#### [YANG PERLU DIKERJAKAN]
**1)** Ketik ulang teks tentang Sistem Siaran Jaringan, mulai dari "Sistem Siaran Jaringan (SSJ) yang" sampai dengan "pemusatan kepemilikan dan konten.", tanpa mengubah satu huruf atau tanda baca pun.
**2)** Teruskan teks tentang Sistem Siaran Jaringan setelah kalimat terakhirnya.

#### [TEKS UNTUK DIANALISIS]

|---|

Sistem Siaran Jaringan (SSJ) yang terkonsentrasi Pada Perluasan Kepemilikan Media

Selama ini penegakan Sistem Siaran Jaringan (SSJ) tidak berjalan dengan baik, baik karena aturan turunan maupun regulatornya, sehingga konsentrasi kepemilikan dan geografis penyiaran semakin kuat. Dalam Draft revisi UU Penyiaran 2024, pasal terkait konsentrasi kepemilikan dan kewajiban SSJ memang telah dihapus yang “melegalkan” konglomerasi media serta konsentrasi kepemilikan dan konten. Namun ironisnya, naskah akademik RUU Penyiaran ini justru mencantumkan pemusatan kepemilikan dan konten.

|---|

#### [CUPLIKAN DATA]
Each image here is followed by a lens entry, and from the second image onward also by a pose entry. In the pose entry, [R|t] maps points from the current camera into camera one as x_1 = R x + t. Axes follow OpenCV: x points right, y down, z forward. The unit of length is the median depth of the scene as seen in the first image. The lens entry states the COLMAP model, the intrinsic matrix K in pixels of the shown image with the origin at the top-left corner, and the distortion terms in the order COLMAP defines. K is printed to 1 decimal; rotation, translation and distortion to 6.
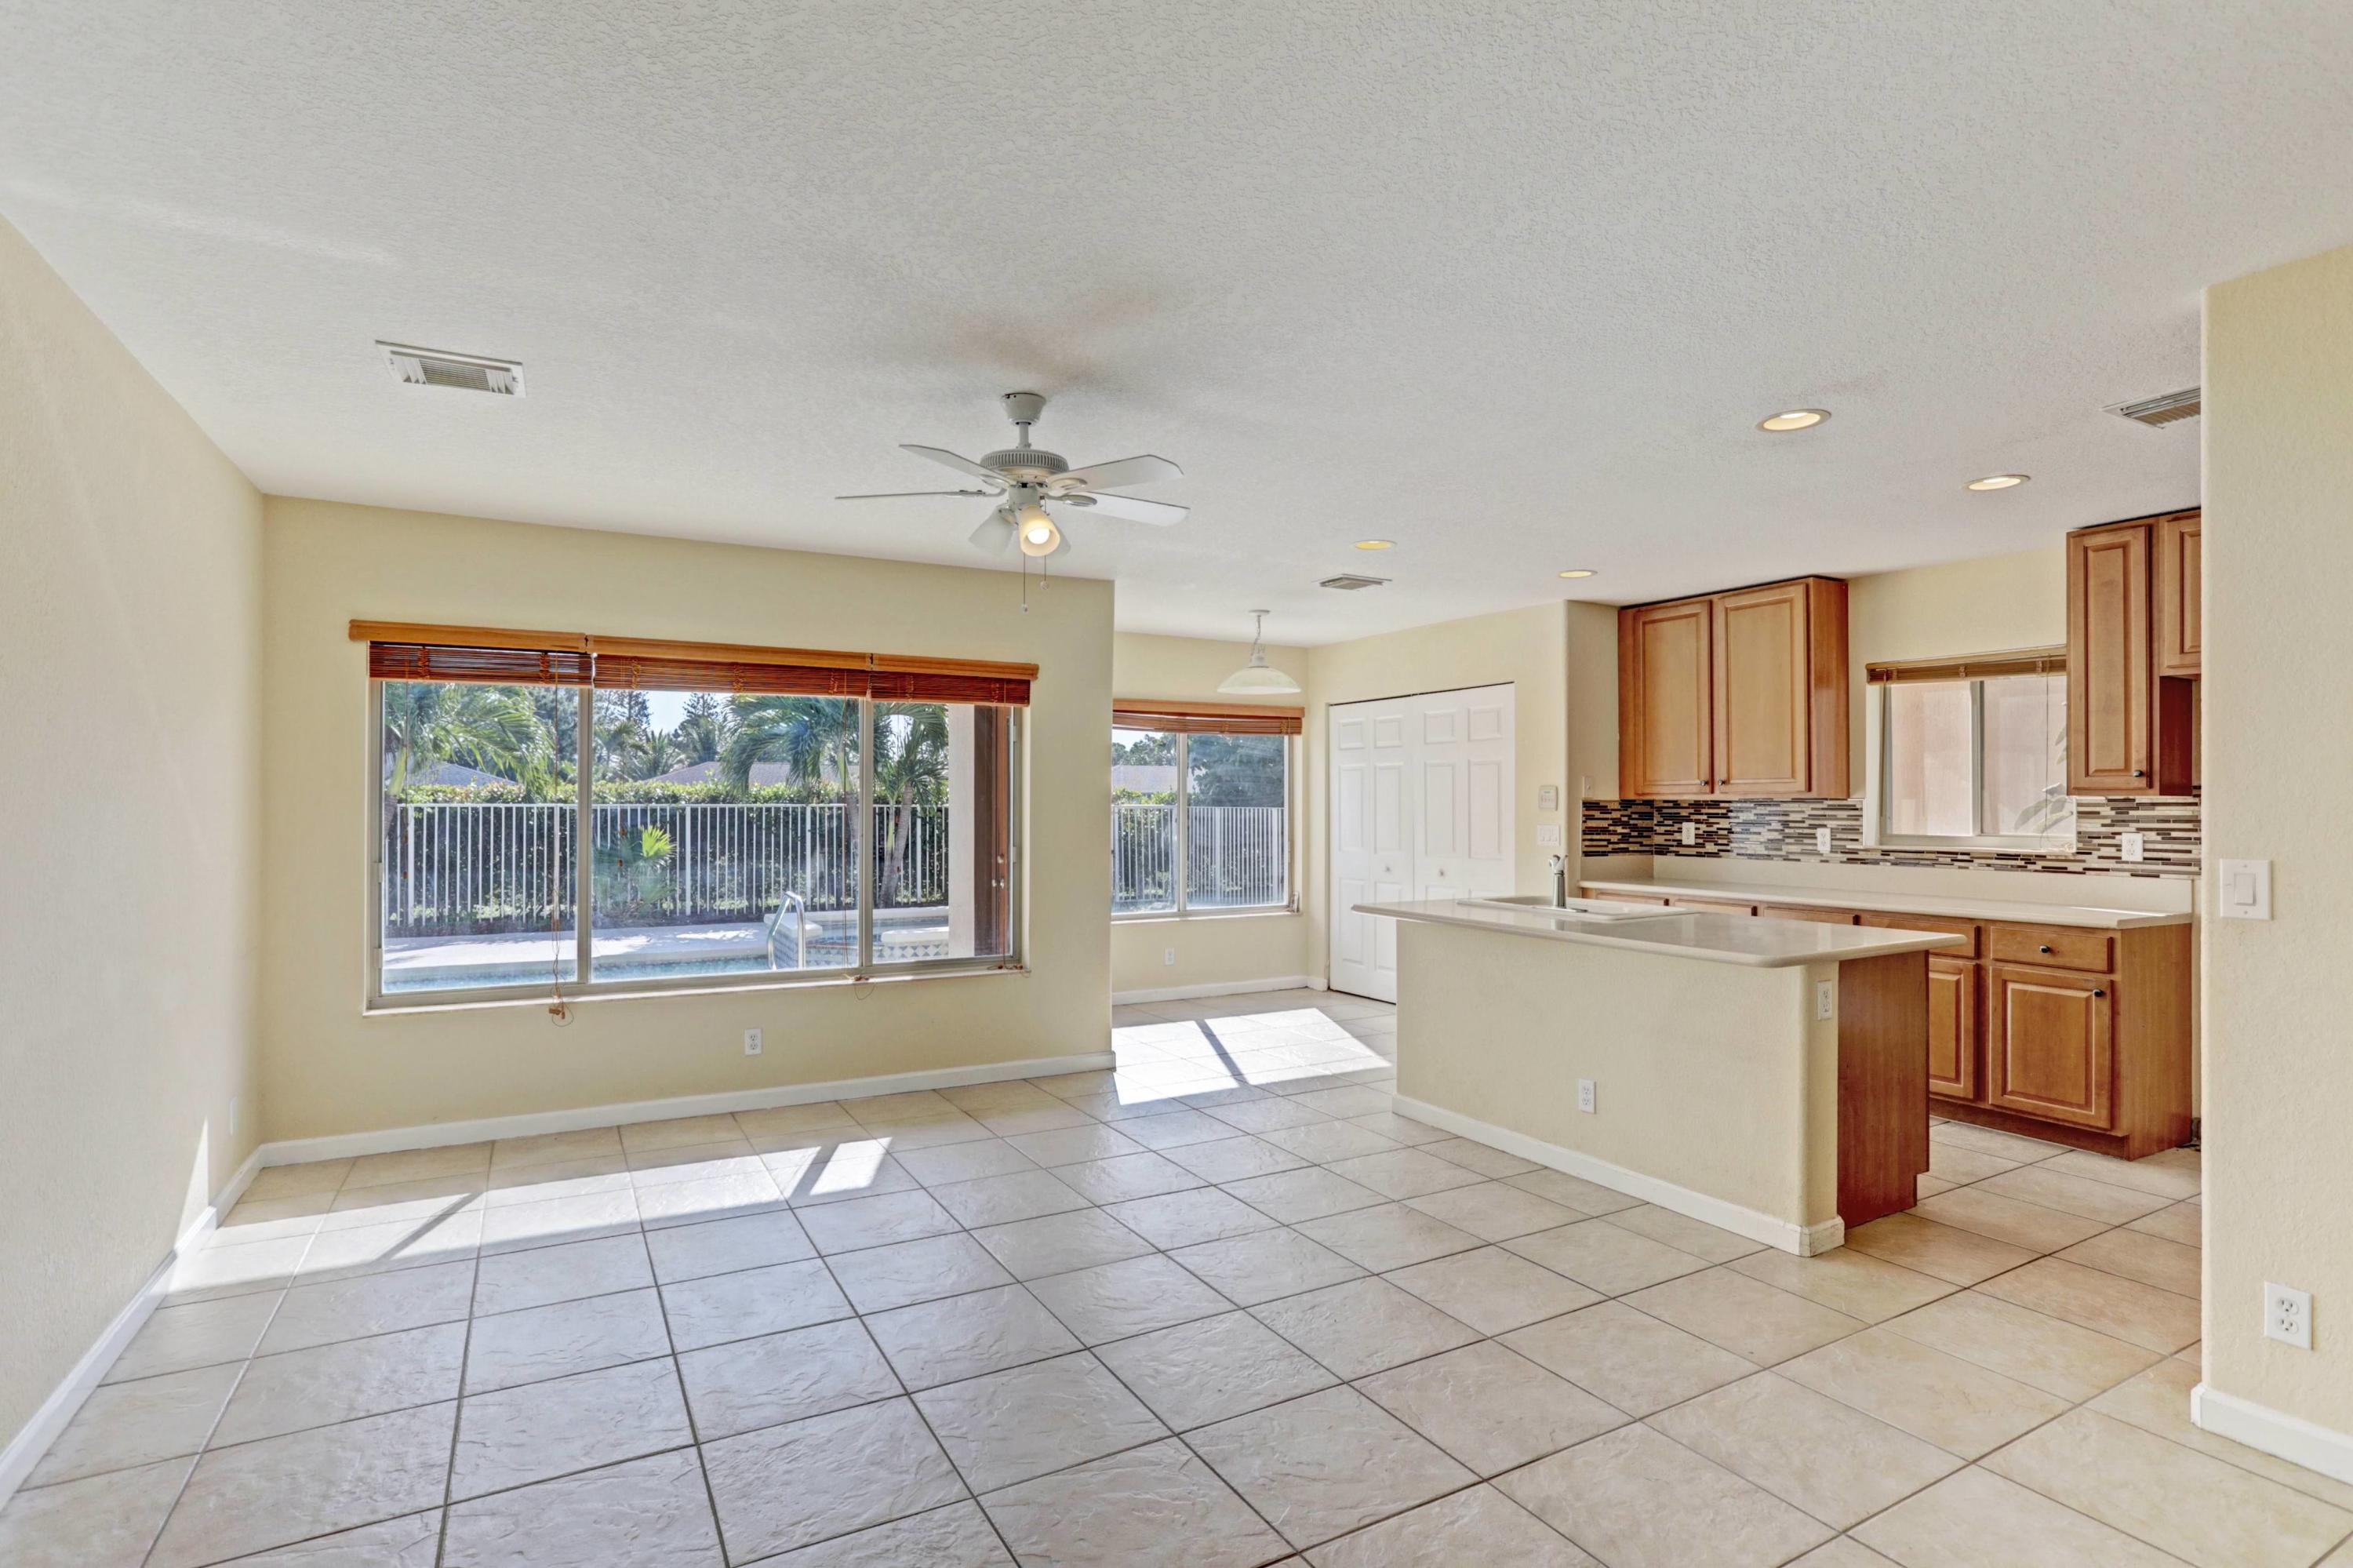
lens RADIAL K [[1156.6, 0, 1182.1], [0, 1156.6, 790.8], [0, 0, 1]] dist [-0.057549, 0.032236]
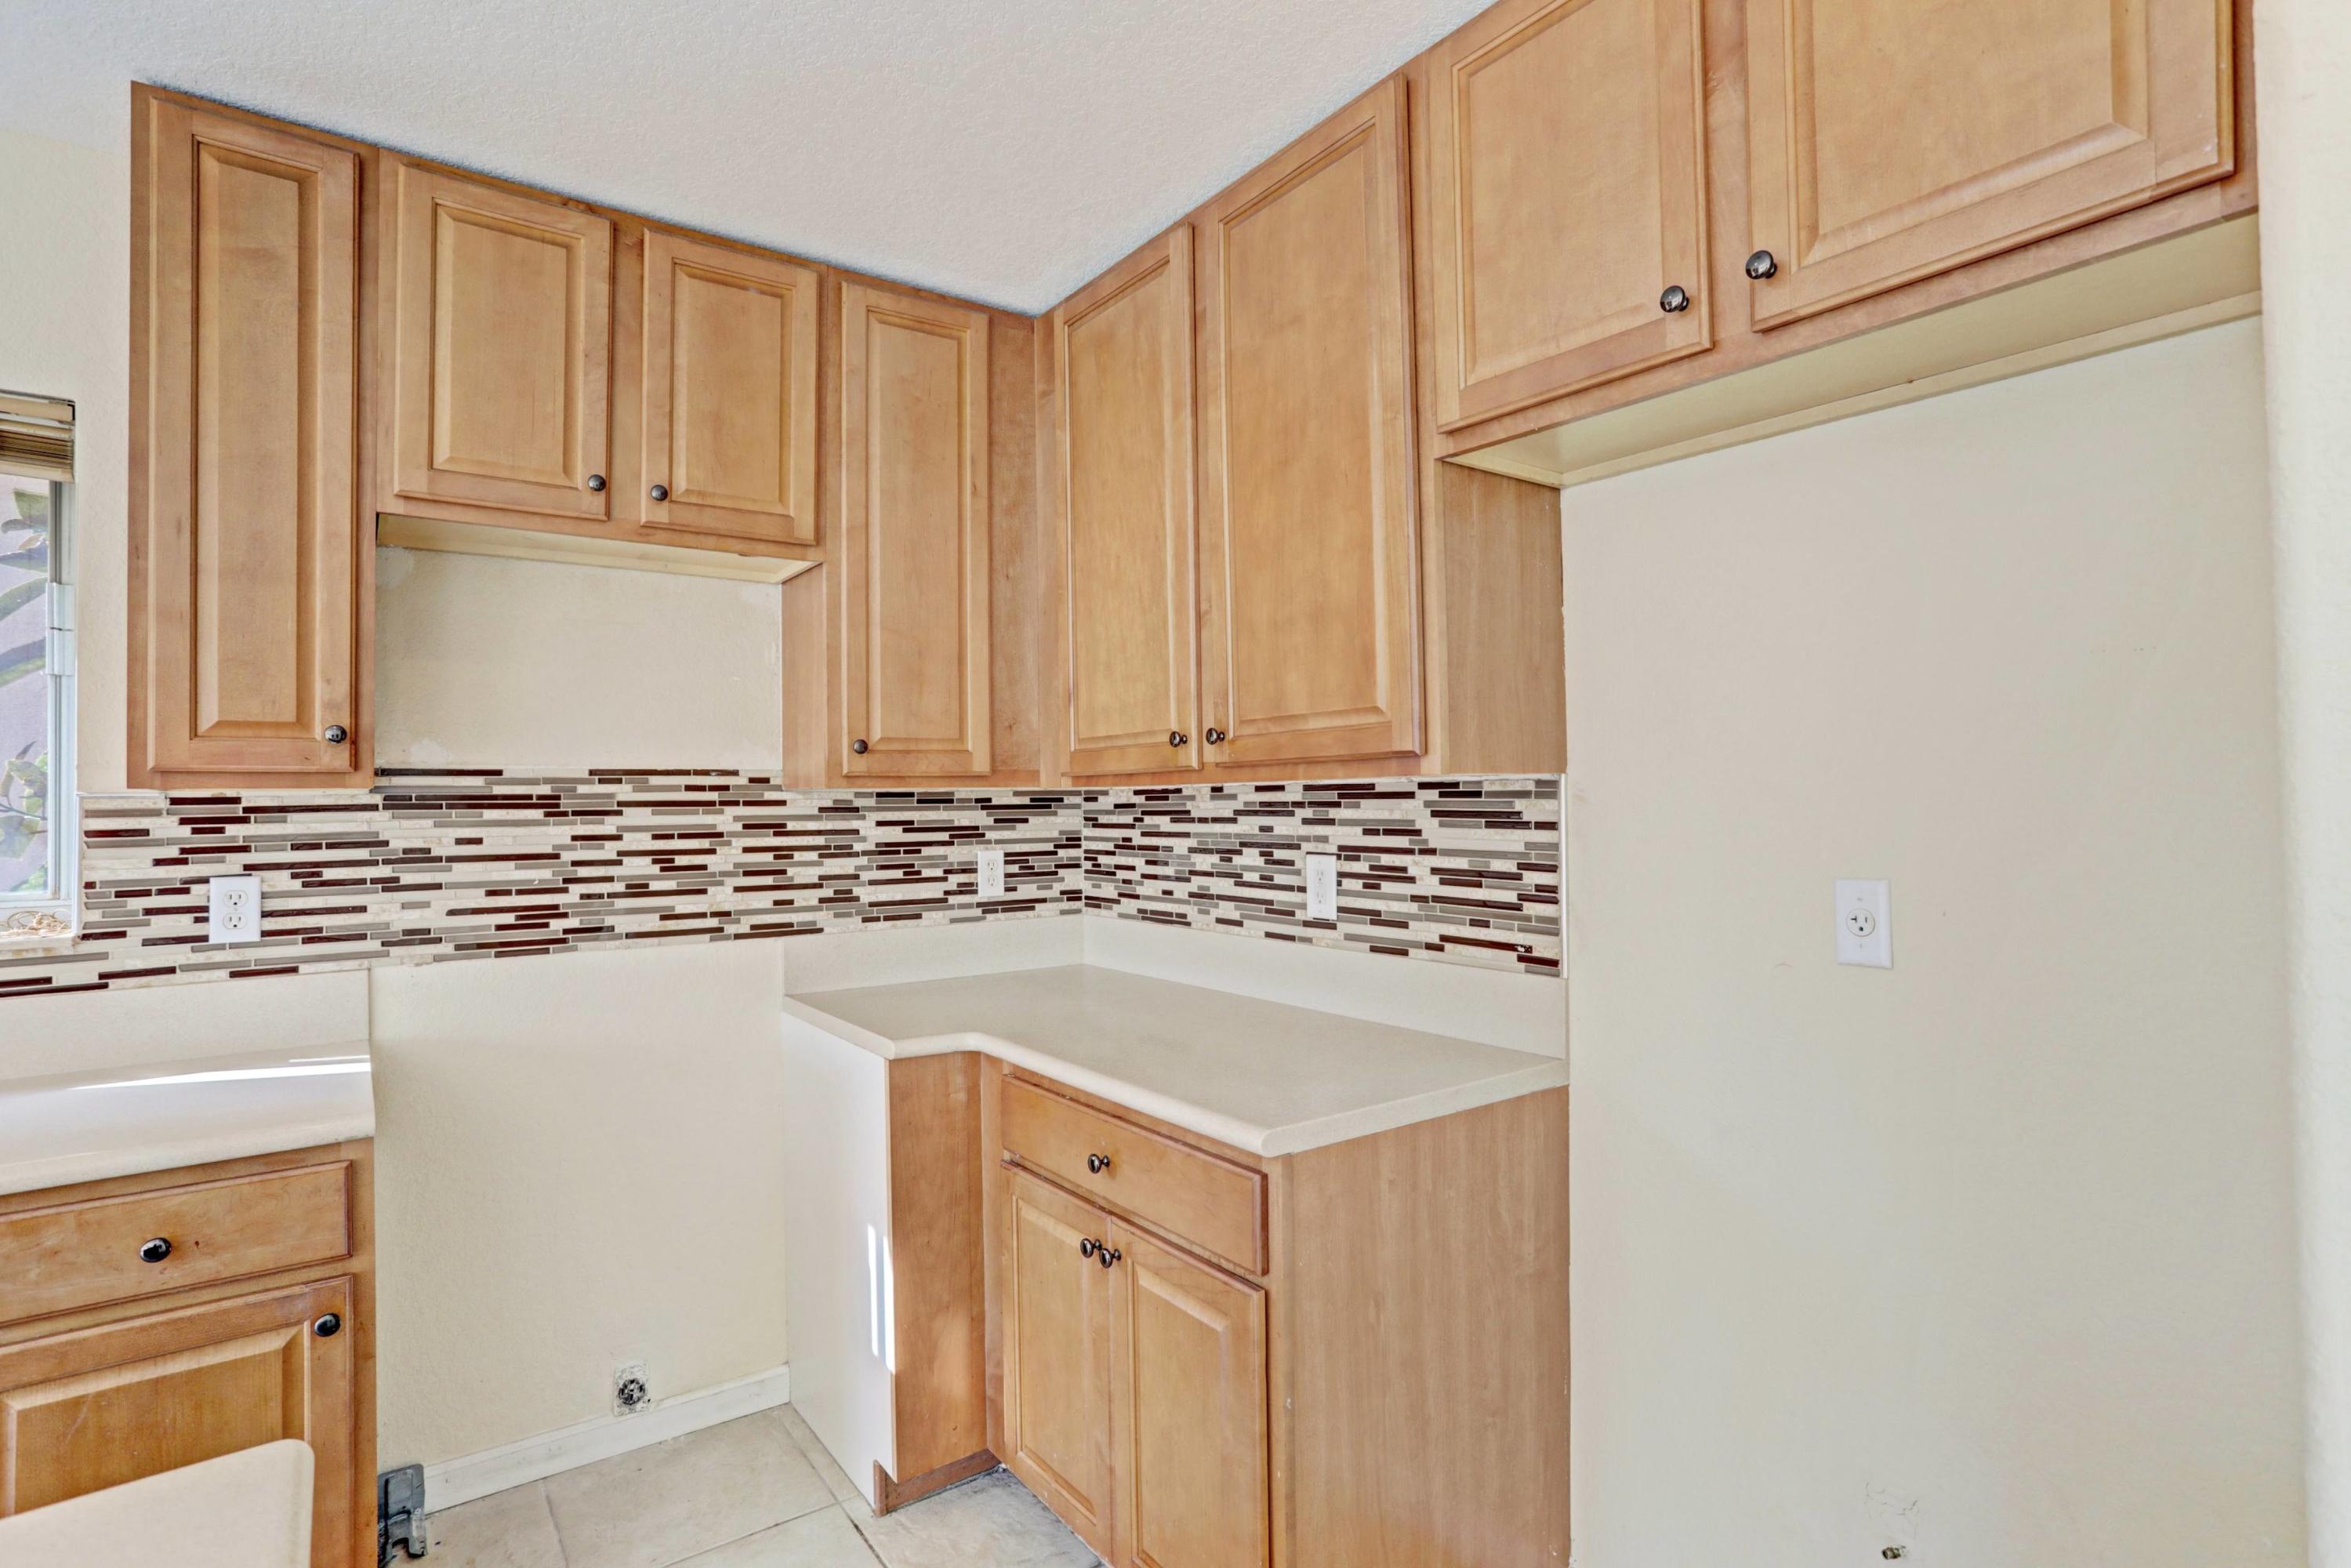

|---|

#### [KELUARAN YANG DIHARAPKAN]
**1)**
Sistem Siaran Jaringan (SSJ) yang terkonsentrasi Pada Perluasan Kepemilikan Media

Selama ini penegakan Sistem Siaran Jaringan (SSJ) tidak berjalan dengan baik, baik karena aturan turunan maupun regulatornya, sehingga konsentrasi kepemilikan dan geografis penyiaran semakin kuat. Dalam Draft revisi UU Penyiaran 2024, pasal terkait konsentrasi kepemilikan dan kewajiban SSJ memang telah dihapus yang “melegalkan” konglomerasi media serta konsentrasi kepemilikan dan konten. Namun ironisnya, naskah akademik RUU Penyiaran ini justru mencantumkan pemusatan kepemilikan dan konten.

**2)**
“Industri penyiaran kita dikuasai oleh segelintir penguasa. Hal ini semestinya dilarang dalam RUU Penyiaran, namun yang terjadi justru dilegalkan dalam RUU penyiaran ini.  Sehingga, tidak akan tercipta keadilan ekonomi” Ujar Yovantra Arief

Maka dengan kondisi ini, Koalisi Penyiaran Stop Diskriminasi menyatakan sikap untuk:

Hentikan pembahasan RUU Penyiaran dalam prolegnas 2024 dan memulai kembali penyusunan RUU di periode DPR selanjutnya dengan pelibatan yang berarti dari stakeholder dan publik dengan beberapa catatan penting, yakni:

  1. menghapus pasal-pasal diskriminatif dalam revisi UU Penyiaran karena mendiskriminasi orang-orang atau kelompok tertentu melanggar Konvensi CEDAW, Konvensi anti Diskriminasi Terhadap Perempuan. Pemerintah Indonesia di tahun 1984 meratifikasi CEDAW yang tertuang dalam Undang-Undang Nomor 7 tahun 1984.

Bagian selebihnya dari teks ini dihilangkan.